"Me, You, and everyone we know" ha avuto un destino simile a "Little Miss Sunshine", vale a dire è una piccola produzione, semi-indipendente che, grazie al passaparola, è diventata un Caso Cinematografico.
Premiato al Sundance Film Festival, ha ricevuto infinite lodi e terribili stroncature, quando secondo me entrambe sono esagerate. Innanzitutto, nell'infinità di produzioni brutte, pacchiane, e inutili, un film del genere andrebbe celebrato in quanto coniuga l'aspetto gradevole della commedia, con un tema importante, che sono i rapporti umani di questo preciso millennio nella società occidentale. Senza drammi à la "Magnolia", senza stucchevolezze, ma senza neanche banalizzare nessun aspetto del tema trattato, questo film è un sipario delicato e intelligente, anche se acerbo, su una nuova categoria di registi, che si occupano dell'uomo, tra l'impegnato e il gradevole, tra la cinematografia 'Indie' e le grandi distribuzioni.
Miranda July, la regista, è innanzitutto un'artista, e questo viene rispecchiato nella sceneggiatura, geniale in alcuni punti, nel delineare la complessità dei personaggi. La sceneggiatura smussa gli aspetti tragici, de-volgarizza gli aspetti divertenti, costruisce le immagini. Chi ha accusato questo film di essere pura estetica, compie un'errore madornale. Certo, il film ha il pregio ulteriore di essere ben costruito, di avere ottimi interpreti, una buona fotografia, e scene talvolta visivamente forti, che catturano l'attenzione, ma in funzione di cosa? Della vicenda. Perfino una fellatio, o una chat erotica tra un bambino e una quarantenne, sono episodi che vengono raccontati con una delicatezza distaccata che non vuole shockare, ma intenerire. I sentimenti vengono solo ripresi, la regista lascia allo spettatore le lacrime, le risate e le considerazioni finali. Dall'infanzia alla vecchiaia, dal divorzio alla morte, dal fallimento alla solitudine, in un'ora e mezza di puzzle si ricostruiscono vite che nella loro apparente banalità nascondono abissi, ogni personaggio ha la sua storia, e l'interazione di queste storie, leggermente folli, ti conquista, ma appunto, senza fare leva sull'empatia tragica di film come "Crash" o appunto "Magnolia".

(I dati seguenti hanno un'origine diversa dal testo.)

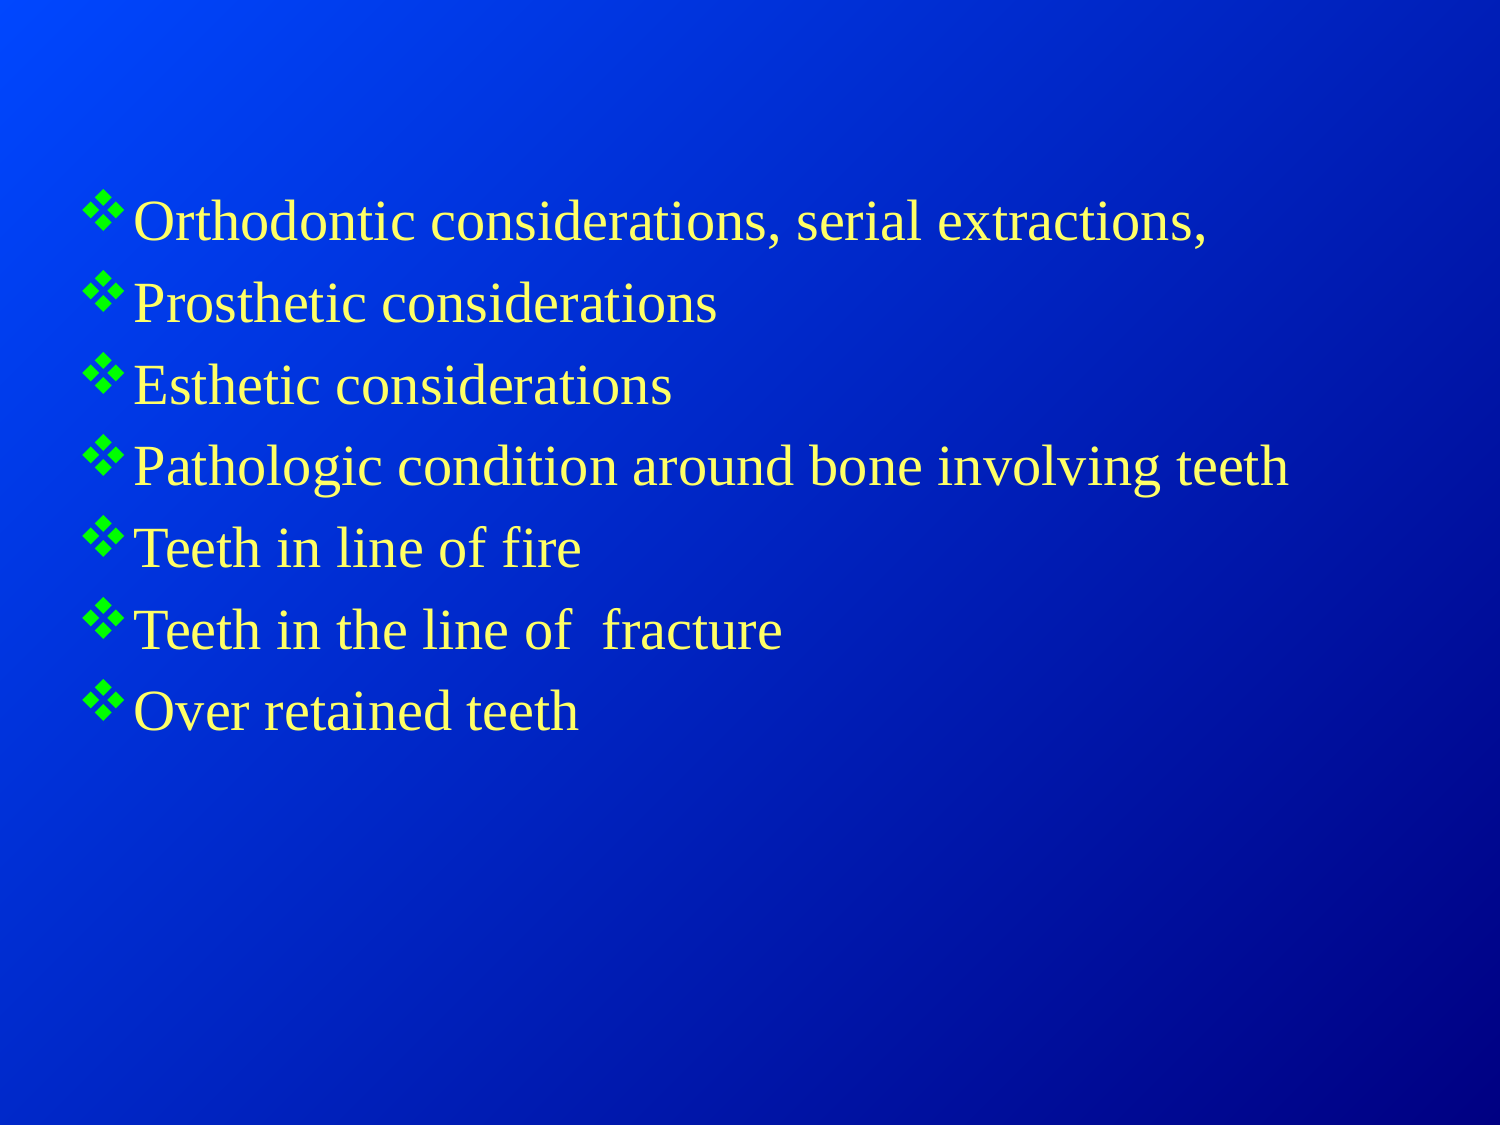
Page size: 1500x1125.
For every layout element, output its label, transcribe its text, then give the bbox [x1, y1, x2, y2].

list Orthodontic considerations, serial extractions, Prosthetic considerations Esthetic considerations Pathologic condition around bone involving teeth Teeth in line of fire Teeth in the line of fracture Over retained teeth [62, 174, 1413, 950]
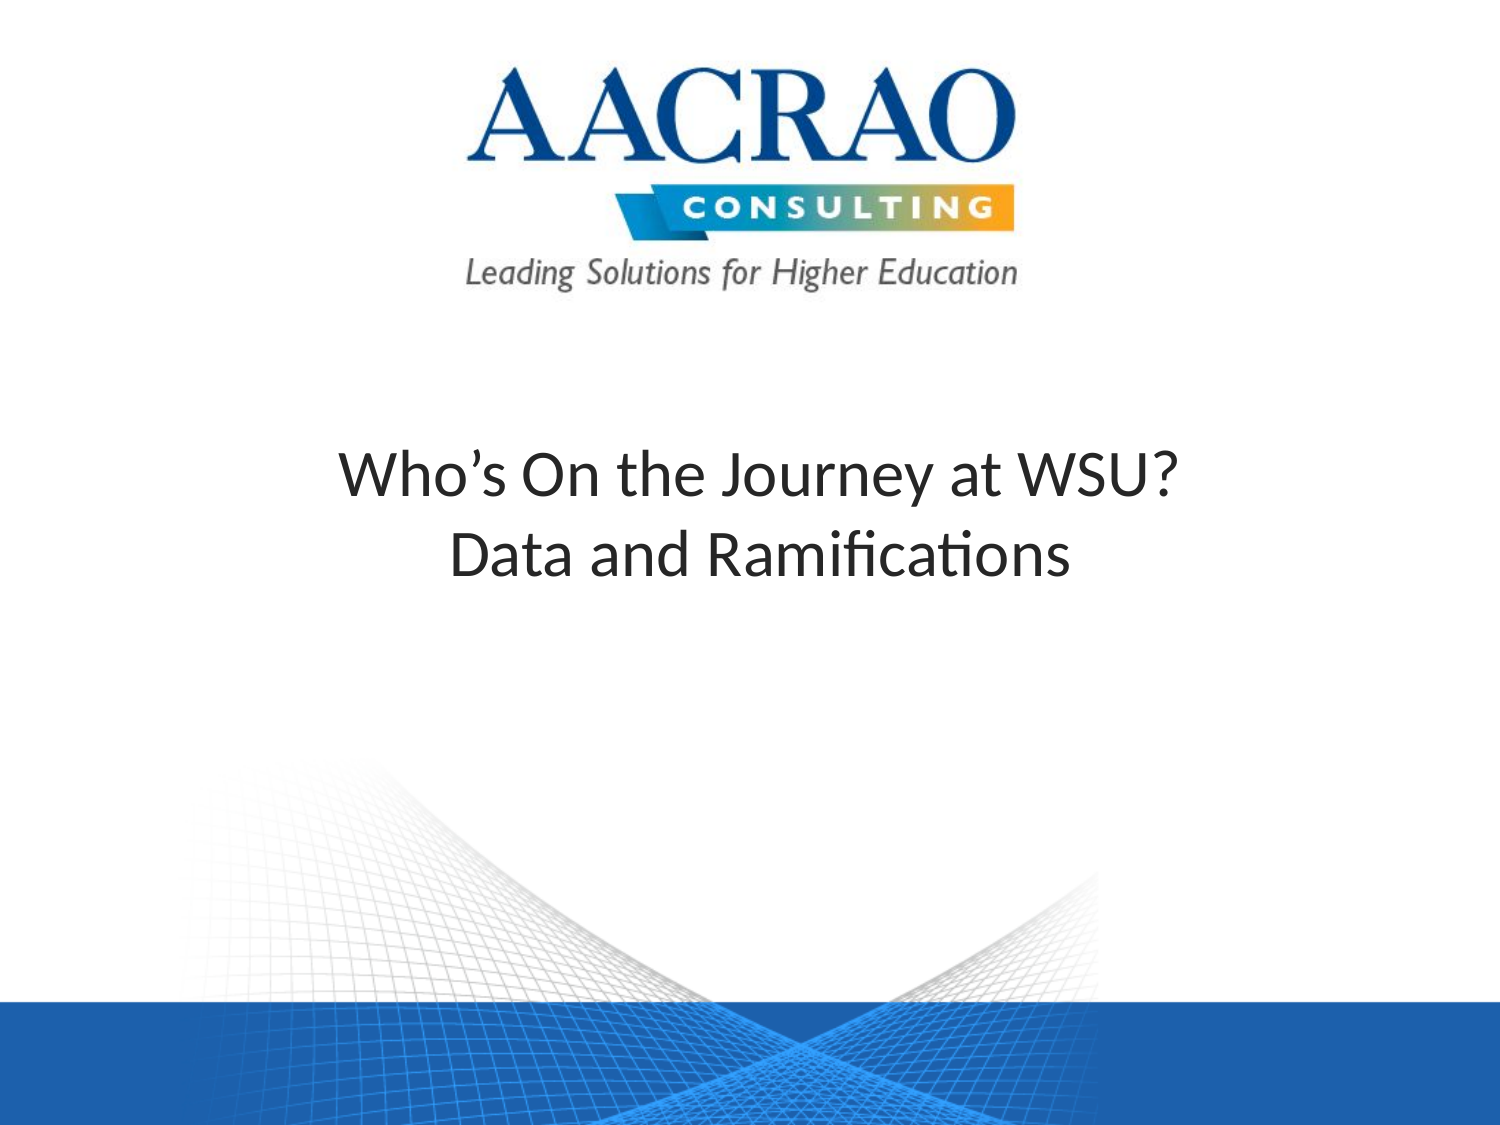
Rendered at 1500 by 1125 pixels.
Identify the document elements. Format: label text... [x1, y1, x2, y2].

picture [431, 39, 1032, 305]
title Who’s On the Journey at WSU? Data and Ramifications [122, 429, 1398, 583]
picture [0, 724, 1500, 1125]
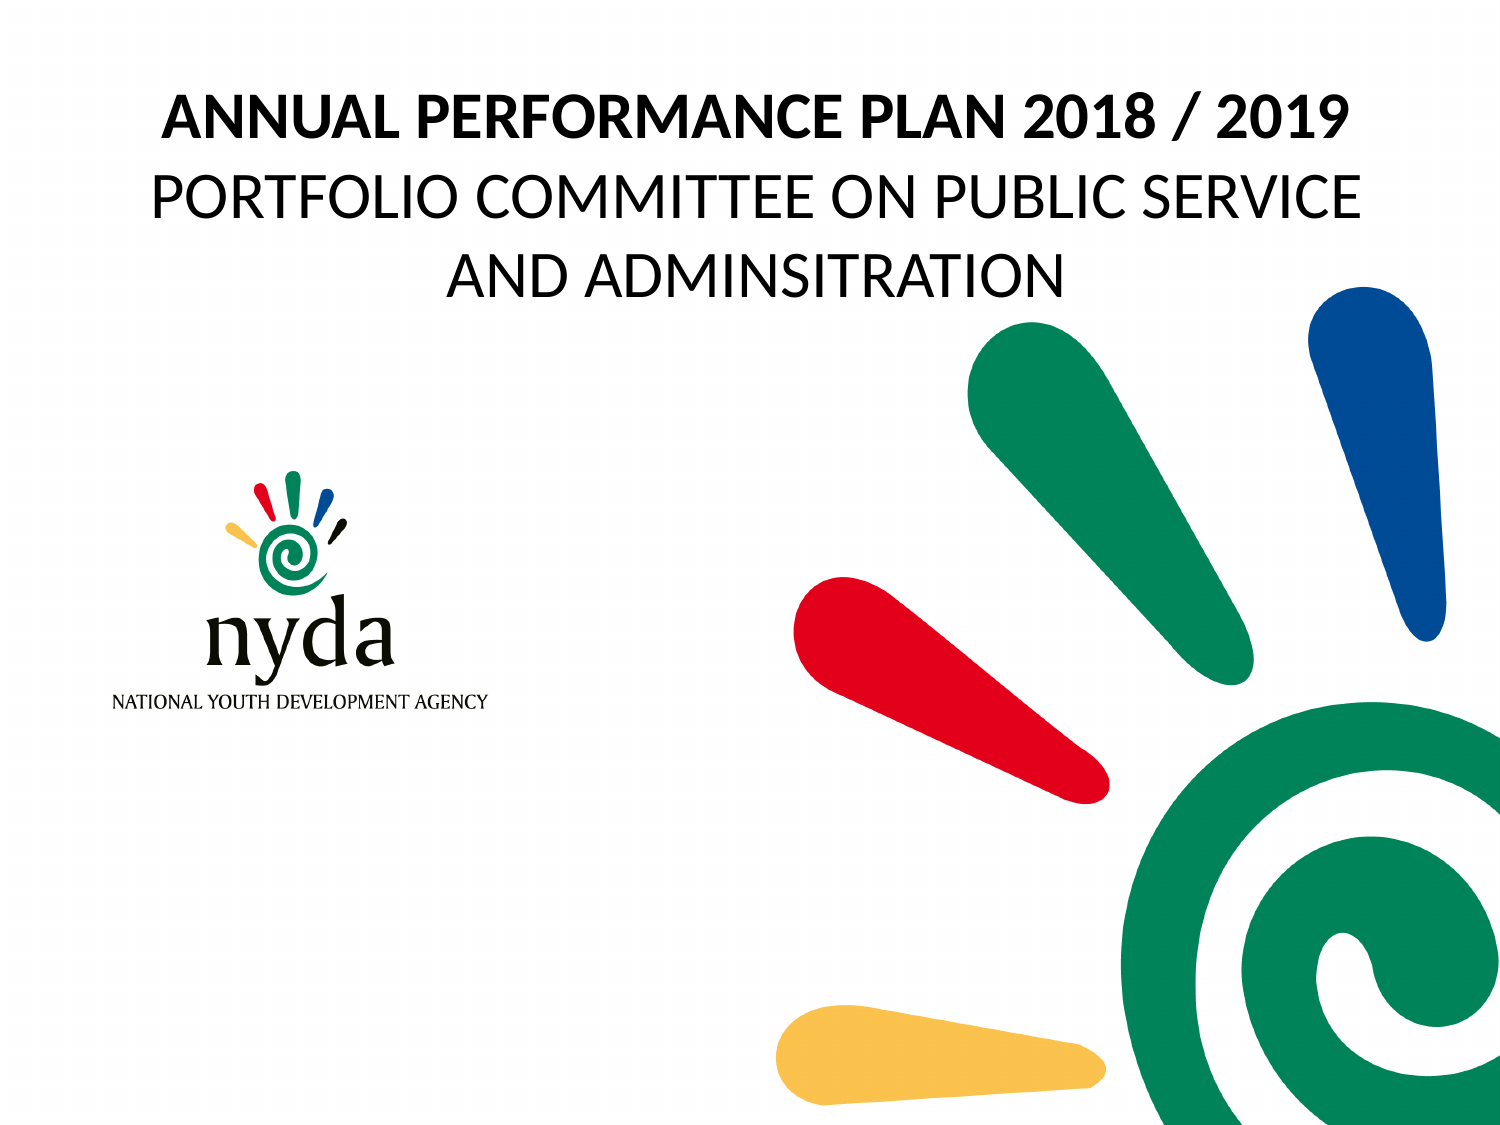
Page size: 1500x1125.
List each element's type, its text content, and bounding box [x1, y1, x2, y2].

Da vedere, senza cinismo ne grandi aspettative, ma con la disponibilità all'Incanto, più che al giudizio. Questo film non ha pretese di essere artistico, impegnato o celebrale, credo che si renda conto da solo dei suoi limiti. Da vedere per certe trovate, per certe scene, per certi personaggi.
(grazie dell'attenzione, e scusatemi la brevità, ma con i film si rischia sempre di scivolare nella semiotica fine a se stessa, nell'ermeneutica e nella presunzione di certi critici che sembrano voler recensire i granelli di polvere presenti in una scena più che la complessità di un intero film. Soprattutto, non è questo il film adatto alla caccia all'ago nel pagliaio, del pelo nell'uovo, o del bruscolino nell'occhio).